Abdul Wahid terlihat sudah mengenakan rompi oranye khas tahanan KPK dan tangannya diborgol saat digiring petugas ke ruang konferensi pers di gedung Merah Putih KPK, Kuningan, Jakarta Selatan pada Rabu (5/11/2025).
Selain gubernur, KPK juga menetapkan dua tersangka lainnya yaitu Kepala Dinas PUPR PKPP Riau, M Arief Setiawan; dan Tenaga Ahli Gubernur Riau, Dani M Nursalam.

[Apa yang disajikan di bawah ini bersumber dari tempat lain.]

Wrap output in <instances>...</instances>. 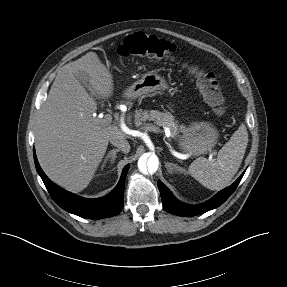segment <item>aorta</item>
<instances>
[{"mask_svg": "<svg viewBox=\"0 0 287 287\" xmlns=\"http://www.w3.org/2000/svg\"><path fill=\"white\" fill-rule=\"evenodd\" d=\"M159 166V160L156 155L150 157L142 156L138 161V168L142 173L153 174L157 171Z\"/></svg>", "mask_w": 287, "mask_h": 287, "instance_id": "1", "label": "aorta"}]
</instances>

"Setelah dilakukan pemeriksaan intensif pada tahap penyelidikan dan telah ditemukan unsur dugaan peristiwa pidananya, maka perkara ini naik ke tahap penyidikan, yang kemudian setelah ditemukan kecukupan alat bukti, KPK menetapkan tiga orang sebagai tersangka," ujar Wakil Ketua KPK Johanis Tanak.
Ketiga tersangka langsung akan menjalan masa penahanan awal yaitu 20; terhitung sejak Selasa, 4 November 2025, hingga 23 November 2025. Abdul Wahid akan berada di Rutan Gedung ACLC KPK; sedangkan Arief dan Dani berada di Rutan Gedung Merah Putih KPK
Para tersangka disangkakan melanggar ketentuan dalam Pasal 12e dan/atau Pasal 12f dan/atau Pasal 12B UU Pemberantasan Tindak Pidana Korupsi jo. Pasal 55 ayat (1) ke-1 KUHP.